AI tools, particularly with cameras, could easily help to draw attention to the important parts of a scene. They could help bring relevant information into focus (e.g., what form elements are unfinished), or if they know what you are seeking, highlight relevant words on a page or in parts of a scene. Any number of possibilities come to mind. When entering a hotel room for the first time, people want to know where the light switches are, how to change the temperature, and where the outlets are to recharge their devices. Imagine looking through your glasses and having these things highlighted in your view.

Wayfinding

Given successes with Lidar and automated cars, it seems likely that the type of heads-up display I just mentioned could also bring into attention the highway exit you need to choose, that tucked away subway entrance, or the store you might be seeking in the mall. Much like game playing, it could show two views—the immediate scene in front of you, and a bird’s-eye map of the area and where you are in that space.

Memory/Language

We work with a number of major retailers and financial institutions who seek to provide personalization in their digital offerings. By getting evidence through search terms, clickstreams, communications, and surveys, one could easily see the organization and the terminology of the system being tailored to the individual. Video is a good example, where some customers might be just starting out and need a good camera for YouTube videos, while others might be seeking specific types of ENG (electronic news-gathering) cameras with 4:2:2 color, etc. Neither group really wants to see the other’s offerings in their search, and the language and detail that each group needs would be very different.

Decision Making

I have discussed the fact that problem solving is really a process of breaking down large problems into their component parts and solving each of these subproblems. In each step, you have to make decisions about your next move. Buying a printer is a good example. A design studio might want a larger-format printer with very accurate colors. A law firm might want legal paper handling, good multiuser functionality, and the ability to bill the printing back to the client automatically. A parent with school-aged kids might want a quick, durable color printer all family members can use. By asking a little about the needs of the individual, and supporting each of the microdecisions that need to be made along the way (e.g., What is the price? How much is toner? Can it print on different sizes of paper? Do I need double-sided printing? What reviews are there from families?), the ML/AI might be able to intuit the types of goals the individual might have. The individual’s location in the problem space might suggest exactly what that person should and shouldn’t be presented with at this time.

Emotion

Perhaps one of the most interesting possibilities is that increasingly accurate systems for detecting facial expressions, movement and speech patterns can ascertain the user’s emotional state, which could be used to moderate the amount presented on a screen, the words used (perhaps the user is overwhelmed and wants a simpler route to an answer).

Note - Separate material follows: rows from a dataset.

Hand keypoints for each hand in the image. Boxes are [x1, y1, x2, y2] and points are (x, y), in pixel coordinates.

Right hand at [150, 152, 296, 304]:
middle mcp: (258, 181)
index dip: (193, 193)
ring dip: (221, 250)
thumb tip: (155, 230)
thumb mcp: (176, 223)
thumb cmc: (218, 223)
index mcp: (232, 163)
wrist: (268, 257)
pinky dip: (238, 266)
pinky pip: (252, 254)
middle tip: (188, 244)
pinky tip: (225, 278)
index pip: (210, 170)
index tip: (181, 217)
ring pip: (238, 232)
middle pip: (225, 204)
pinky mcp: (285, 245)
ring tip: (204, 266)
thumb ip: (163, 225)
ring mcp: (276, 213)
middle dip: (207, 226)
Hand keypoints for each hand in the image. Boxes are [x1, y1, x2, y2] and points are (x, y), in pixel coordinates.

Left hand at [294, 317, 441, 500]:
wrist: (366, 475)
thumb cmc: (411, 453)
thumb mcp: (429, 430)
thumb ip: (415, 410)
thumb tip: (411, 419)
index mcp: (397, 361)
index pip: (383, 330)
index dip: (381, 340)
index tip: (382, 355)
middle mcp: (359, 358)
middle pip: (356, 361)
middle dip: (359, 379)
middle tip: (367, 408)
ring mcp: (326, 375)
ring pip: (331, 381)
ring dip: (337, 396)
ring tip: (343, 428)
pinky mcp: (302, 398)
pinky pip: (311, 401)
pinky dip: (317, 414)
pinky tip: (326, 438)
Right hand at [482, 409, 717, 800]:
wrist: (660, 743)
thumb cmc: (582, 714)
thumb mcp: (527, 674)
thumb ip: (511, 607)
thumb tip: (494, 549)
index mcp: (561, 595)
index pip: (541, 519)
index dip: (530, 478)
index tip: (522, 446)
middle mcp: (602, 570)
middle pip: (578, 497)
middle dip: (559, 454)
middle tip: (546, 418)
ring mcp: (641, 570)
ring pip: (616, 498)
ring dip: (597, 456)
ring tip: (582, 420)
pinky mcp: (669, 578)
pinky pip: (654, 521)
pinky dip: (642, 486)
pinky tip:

Endless possibilities abound, but they all revolve around what the individual is trying to accomplish, how they think they can accomplish it, what they are looking for right now, the words they expect, how they believe they can interact with the system, and where they are looking. I hope that framing your problem in terms of the Six Minds will allow you and your team to exceed all previous attempts at satisfying your users with a brilliant experience. I hope you can heighten every one of your users’ cognitive processes in reality, just as that fictional team of scientists augmented the physical capabilities of the Six Million Dollar Man.

Concrete Recommendations

• Suggest different ways of training AI systems explicitly for semantics (rather than skipping this).
• Consider explicitly training AI systems in specific types of syntactic patterns that were less common in the findings you collected.
• Think about how you want to augment cognition (directing attention, encouraging certain kinds of interactions, providing information persuasively, etc.).